[Bounding box prediction data]
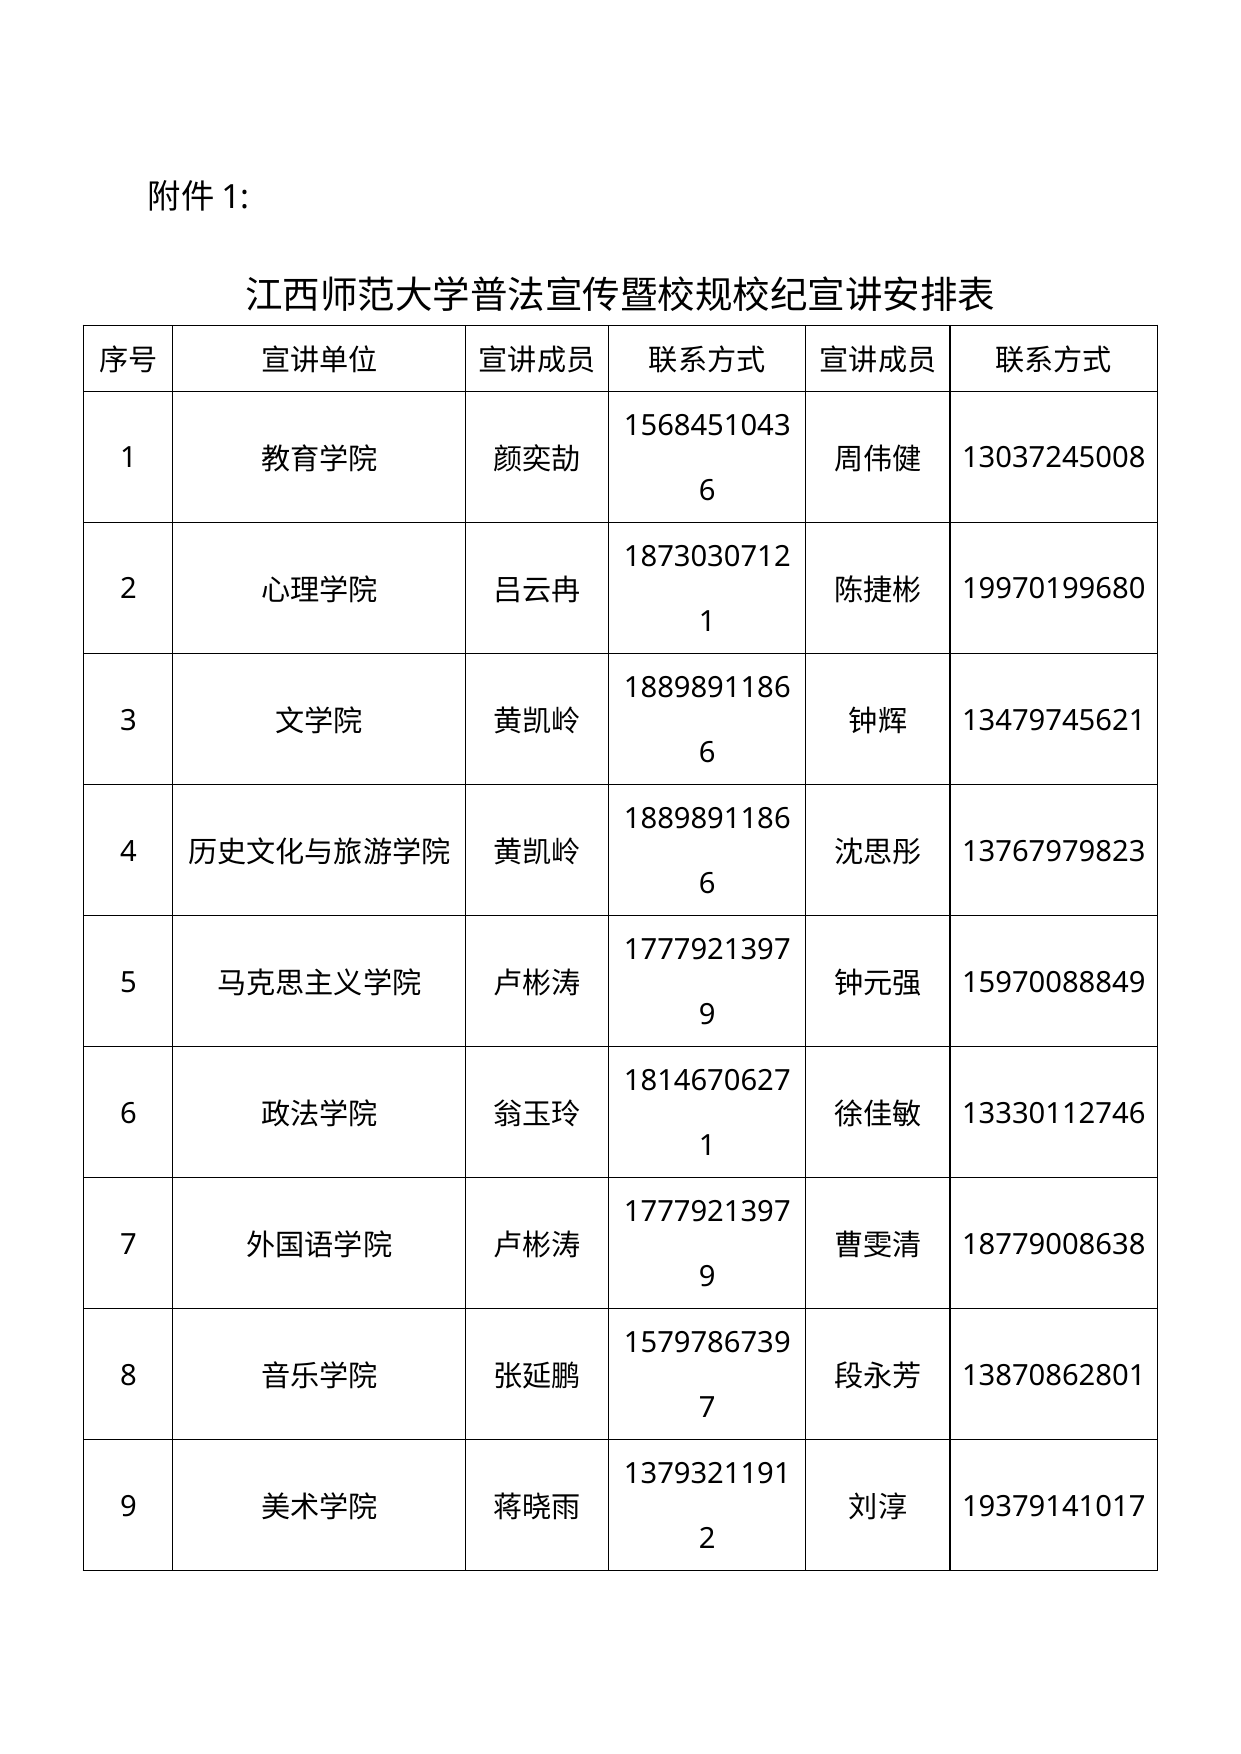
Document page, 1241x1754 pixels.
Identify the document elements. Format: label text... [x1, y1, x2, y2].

table_cell 美术学院 [173, 1440, 465, 1570]
table_cell 7 [84, 1178, 172, 1308]
table_cell 18898911866 [609, 785, 805, 915]
table_header 宣讲成员 [806, 326, 949, 391]
table_cell 5 [84, 916, 172, 1046]
table_header 序号 [84, 326, 172, 391]
table_cell 政法学院 [173, 1047, 465, 1177]
table_cell 周伟健 [806, 392, 949, 522]
table_cell 17779213979 [609, 1178, 805, 1308]
table_cell 19379141017 [951, 1440, 1157, 1570]
table_cell 13793211912 [609, 1440, 805, 1570]
table_cell 9 [84, 1440, 172, 1570]
table_cell 13330112746 [951, 1047, 1157, 1177]
table_cell 马克思主义学院 [173, 916, 465, 1046]
table_cell 19970199680 [951, 523, 1157, 653]
table_cell 15797867397 [609, 1309, 805, 1439]
table_cell 13479745621 [951, 654, 1157, 784]
table_cell 黄凯岭 [466, 654, 608, 784]
table_cell 曹雯清 [806, 1178, 949, 1308]
table_cell 6 [84, 1047, 172, 1177]
table_cell 颜奕劼 [466, 392, 608, 522]
table_cell 历史文化与旅游学院 [173, 785, 465, 915]
table_cell 1 [84, 392, 172, 522]
table_cell 18779008638 [951, 1178, 1157, 1308]
table_header 宣讲成员 [466, 326, 608, 391]
table_cell 18730307121 [609, 523, 805, 653]
table_cell 外国语学院 [173, 1178, 465, 1308]
table_cell 4 [84, 785, 172, 915]
table_cell 吕云冉 [466, 523, 608, 653]
table_cell 8 [84, 1309, 172, 1439]
table_header 联系方式 [609, 326, 805, 391]
text 江西师范大学普法宣传暨校规校纪宣讲安排表 [148, 259, 1092, 324]
table_cell 钟辉 [806, 654, 949, 784]
table_cell 13037245008 [951, 392, 1157, 522]
table_cell 15684510436 [609, 392, 805, 522]
table_cell 张延鹏 [466, 1309, 608, 1439]
table_cell 段永芳 [806, 1309, 949, 1439]
table_cell 18898911866 [609, 654, 805, 784]
table_cell 13870862801 [951, 1309, 1157, 1439]
table_cell 刘淳 [806, 1440, 949, 1570]
table_cell 教育学院 [173, 392, 465, 522]
table_header 宣讲单位 [173, 326, 465, 391]
table_cell 文学院 [173, 654, 465, 784]
table_cell 陈捷彬 [806, 523, 949, 653]
table_cell 18146706271 [609, 1047, 805, 1177]
table_cell 钟元强 [806, 916, 949, 1046]
table_cell 沈思彤 [806, 785, 949, 915]
table_cell 13767979823 [951, 785, 1157, 915]
table_cell 17779213979 [609, 916, 805, 1046]
table_cell 15970088849 [951, 916, 1157, 1046]
table_cell 心理学院 [173, 523, 465, 653]
table_cell 2 [84, 523, 172, 653]
table_header 联系方式 [951, 326, 1157, 391]
table_cell 徐佳敏 [806, 1047, 949, 1177]
table_cell 卢彬涛 [466, 1178, 608, 1308]
table_cell 音乐学院 [173, 1309, 465, 1439]
table_cell 蒋晓雨 [466, 1440, 608, 1570]
table_cell 卢彬涛 [466, 916, 608, 1046]
table_cell 翁玉玲 [466, 1047, 608, 1177]
table_cell 3 [84, 654, 172, 784]
table_cell 黄凯岭 [466, 785, 608, 915]
text 附件1: [148, 162, 1092, 227]
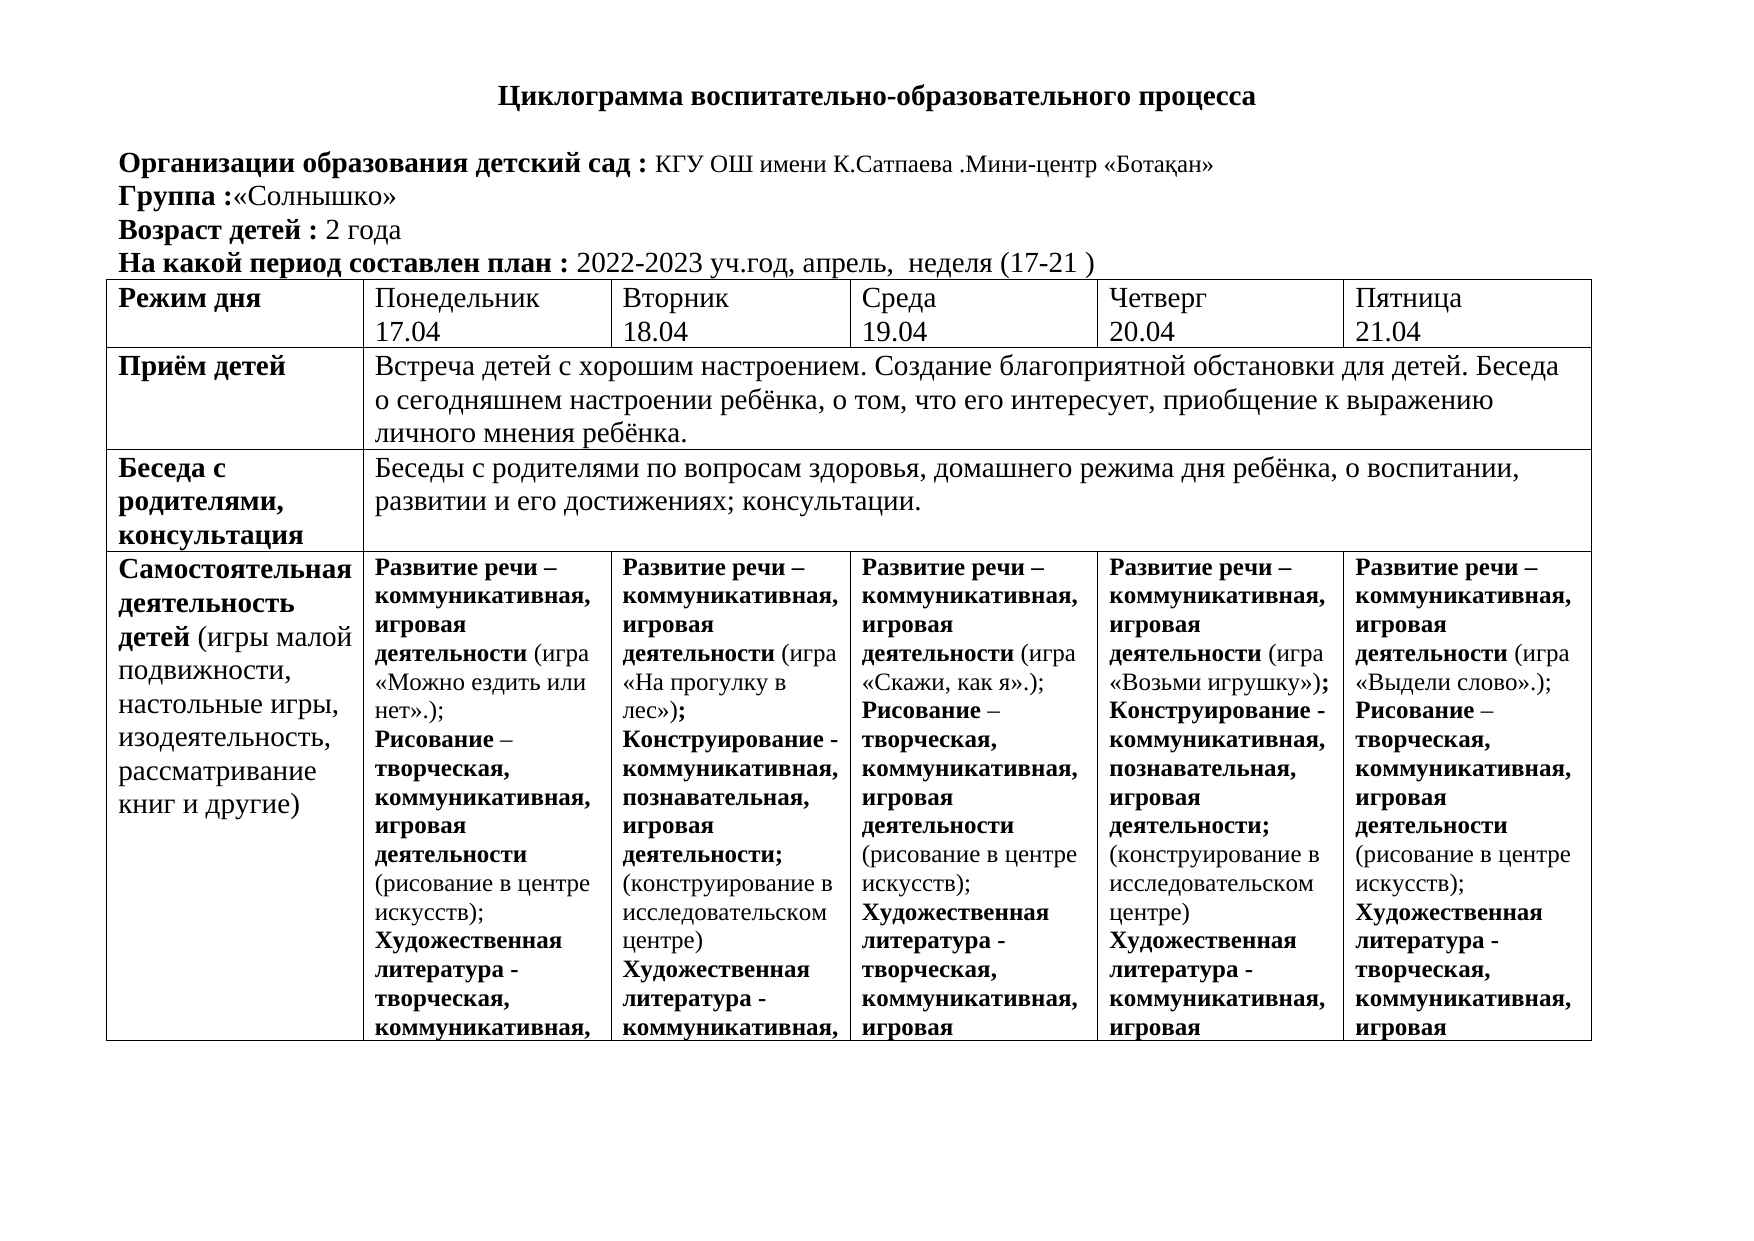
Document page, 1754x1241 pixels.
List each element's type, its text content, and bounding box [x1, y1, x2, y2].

table_header Четверг 20.04 [1098, 280, 1343, 347]
table_cell Встреча детей с хорошим настроением. Создание благоприятной обстановки для детей. Беседа о сегодняшнем настроении ребёнка, о том, что его интересует, приобщение к выражению личного мнения ребёнка. [364, 348, 1591, 449]
table_cell Беседы с родителями по вопросам здоровья, домашнего режима дня ребёнка, о воспитании, развитии и его достижениях; консультации. [364, 450, 1591, 551]
text Организации образования детский сад : КГУ ОШ имени К.Сатпаева .Мини-центр «Ботақан» [118, 145, 1636, 178]
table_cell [107, 552, 363, 1040]
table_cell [612, 552, 850, 1040]
text Группа :«Солнышко» [118, 178, 1636, 212]
table_header Пятница 21.04 [1344, 280, 1591, 347]
table_cell Приём детей [107, 348, 363, 449]
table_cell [1344, 552, 1591, 1040]
text Возраст детей : 2 года [118, 212, 1636, 246]
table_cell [1098, 552, 1343, 1040]
text На какой период составлен план : 2022-2023 уч.год, апрель, неделя (17-21 ) [118, 246, 1636, 279]
table_header Среда 19.04 [851, 280, 1097, 347]
table_cell Беседа с родителями, консультация [107, 450, 363, 551]
table_header Режим дня [107, 280, 363, 347]
table_header Вторник 18.04 [612, 280, 850, 347]
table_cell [364, 552, 611, 1040]
table_header Понедельник 17.04 [364, 280, 611, 347]
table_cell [851, 552, 1097, 1040]
text Циклограмма воспитательно-образовательного процесса [118, 78, 1636, 111]
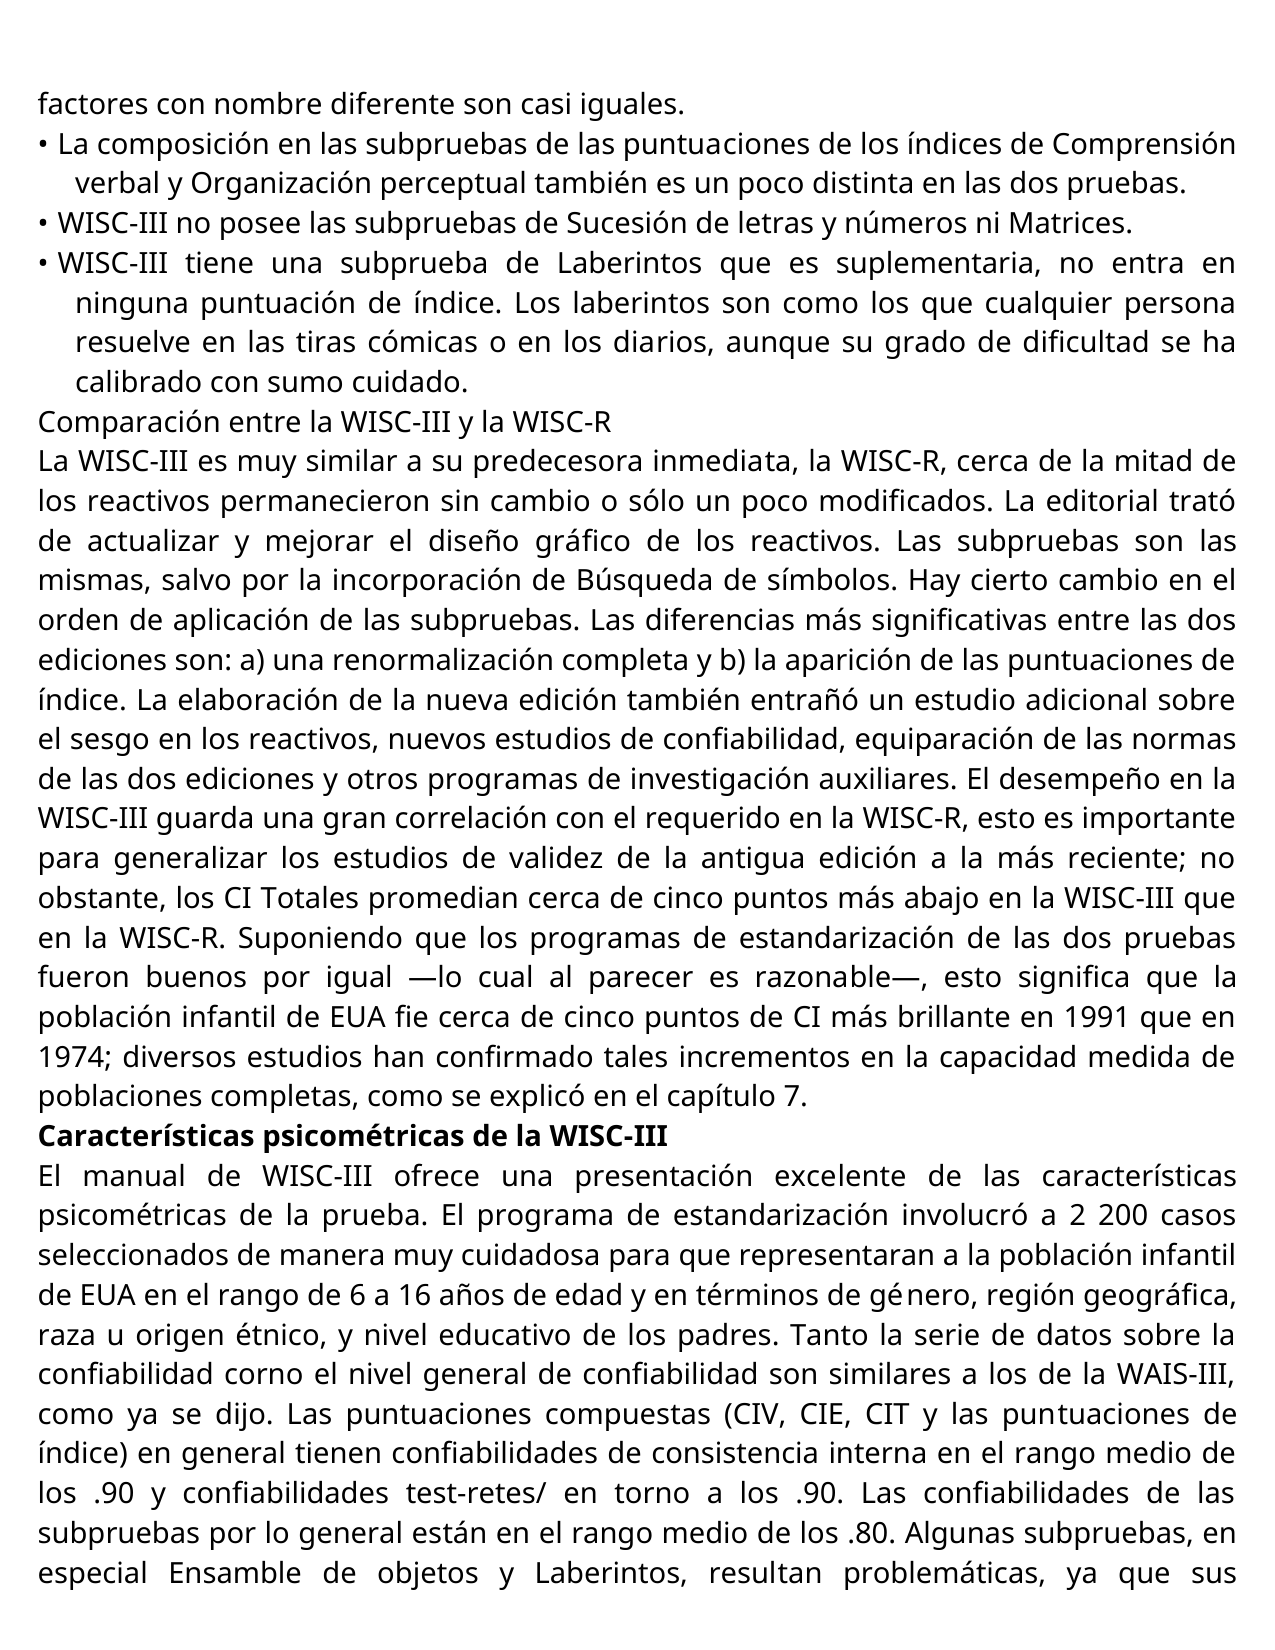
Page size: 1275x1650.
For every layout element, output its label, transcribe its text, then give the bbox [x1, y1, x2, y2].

JOB
What is needed is an exact copy of the lines from the one with "table_cell [851, 552, 1097, 1040]" through the end of the data above, both included, minus any pictures.

TASK OUTPUT
table_cell [851, 552, 1097, 1040]
text Циклограмма воспитательно-образовательного процесса [118, 78, 1636, 111]
Page size: 1275x1650.
For every layout element, output its label, transcribe its text, then give the bbox [x1, y1, x2, y2].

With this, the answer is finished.